** Begin EXERCISE INPUT **
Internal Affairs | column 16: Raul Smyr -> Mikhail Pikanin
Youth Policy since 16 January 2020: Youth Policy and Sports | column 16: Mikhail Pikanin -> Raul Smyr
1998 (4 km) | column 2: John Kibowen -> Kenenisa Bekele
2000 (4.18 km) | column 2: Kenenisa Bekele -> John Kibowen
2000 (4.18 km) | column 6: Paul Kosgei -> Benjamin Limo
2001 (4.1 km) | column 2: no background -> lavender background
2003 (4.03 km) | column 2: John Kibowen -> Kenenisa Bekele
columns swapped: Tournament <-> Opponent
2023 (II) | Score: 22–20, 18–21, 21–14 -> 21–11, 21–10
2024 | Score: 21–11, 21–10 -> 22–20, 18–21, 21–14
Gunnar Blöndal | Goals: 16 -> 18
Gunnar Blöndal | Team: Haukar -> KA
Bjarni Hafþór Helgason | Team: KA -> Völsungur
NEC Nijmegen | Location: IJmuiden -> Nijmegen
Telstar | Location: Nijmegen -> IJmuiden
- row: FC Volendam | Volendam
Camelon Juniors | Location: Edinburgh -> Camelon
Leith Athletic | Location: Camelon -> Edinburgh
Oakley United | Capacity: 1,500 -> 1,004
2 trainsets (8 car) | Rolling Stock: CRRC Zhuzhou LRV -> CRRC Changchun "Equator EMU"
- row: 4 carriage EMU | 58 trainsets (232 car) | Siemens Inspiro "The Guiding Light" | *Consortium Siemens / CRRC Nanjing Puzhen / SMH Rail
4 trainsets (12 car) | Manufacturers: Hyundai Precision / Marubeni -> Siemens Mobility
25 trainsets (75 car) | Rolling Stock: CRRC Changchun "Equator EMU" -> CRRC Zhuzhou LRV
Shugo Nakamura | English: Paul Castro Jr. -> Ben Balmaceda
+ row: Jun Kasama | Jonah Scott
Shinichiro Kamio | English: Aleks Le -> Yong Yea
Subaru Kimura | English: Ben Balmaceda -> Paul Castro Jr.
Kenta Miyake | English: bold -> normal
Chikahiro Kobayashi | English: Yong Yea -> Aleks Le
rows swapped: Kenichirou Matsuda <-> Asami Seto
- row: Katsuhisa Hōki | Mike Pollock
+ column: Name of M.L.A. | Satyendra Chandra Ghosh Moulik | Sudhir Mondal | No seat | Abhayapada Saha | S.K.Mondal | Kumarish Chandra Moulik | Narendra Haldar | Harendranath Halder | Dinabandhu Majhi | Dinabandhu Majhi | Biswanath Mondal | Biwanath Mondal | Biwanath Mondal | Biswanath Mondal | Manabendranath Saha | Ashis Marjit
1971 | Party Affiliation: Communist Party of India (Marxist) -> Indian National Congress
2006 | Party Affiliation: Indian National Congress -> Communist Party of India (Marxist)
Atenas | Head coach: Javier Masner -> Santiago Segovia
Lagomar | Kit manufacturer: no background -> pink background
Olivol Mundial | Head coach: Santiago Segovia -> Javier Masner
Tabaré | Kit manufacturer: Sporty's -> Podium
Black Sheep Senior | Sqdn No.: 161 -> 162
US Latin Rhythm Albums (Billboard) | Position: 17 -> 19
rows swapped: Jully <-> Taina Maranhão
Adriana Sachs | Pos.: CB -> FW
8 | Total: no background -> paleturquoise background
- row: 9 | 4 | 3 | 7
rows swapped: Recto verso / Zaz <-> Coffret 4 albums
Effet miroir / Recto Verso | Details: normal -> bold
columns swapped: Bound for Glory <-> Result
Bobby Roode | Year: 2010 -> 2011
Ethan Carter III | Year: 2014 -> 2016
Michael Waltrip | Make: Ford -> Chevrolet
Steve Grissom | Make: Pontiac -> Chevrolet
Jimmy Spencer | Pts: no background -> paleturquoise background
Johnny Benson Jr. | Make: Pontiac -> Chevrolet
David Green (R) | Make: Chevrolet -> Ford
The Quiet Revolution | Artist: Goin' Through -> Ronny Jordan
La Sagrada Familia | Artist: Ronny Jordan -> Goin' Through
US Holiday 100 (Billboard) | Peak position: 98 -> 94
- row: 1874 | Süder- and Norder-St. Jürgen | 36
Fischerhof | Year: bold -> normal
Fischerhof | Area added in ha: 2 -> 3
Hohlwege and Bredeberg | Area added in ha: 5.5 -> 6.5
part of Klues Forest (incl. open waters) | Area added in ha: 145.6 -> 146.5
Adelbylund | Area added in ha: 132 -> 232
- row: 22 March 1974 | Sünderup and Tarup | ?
** End EXERCISE INPUT **
REQUIREMENTS: Rewrite the stretch of records from the start through the line containing "2000 (4.18 km) | column 6: Paul", swapping "Youth Policy" for "Youth Affairs" and keeping everything else the same.

RESULT:
Internal Affairs | column 16: Raul Smyr -> Mikhail Pikanin
Youth Affairs since 16 January 2020: Youth Affairs and Sports | column 16: Mikhail Pikanin -> Raul Smyr
1998 (4 km) | column 2: John Kibowen -> Kenenisa Bekele
2000 (4.18 km) | column 2: Kenenisa Bekele -> John Kibowen
2000 (4.18 km) | column 6: Paul Kosgei -> Benjamin Limo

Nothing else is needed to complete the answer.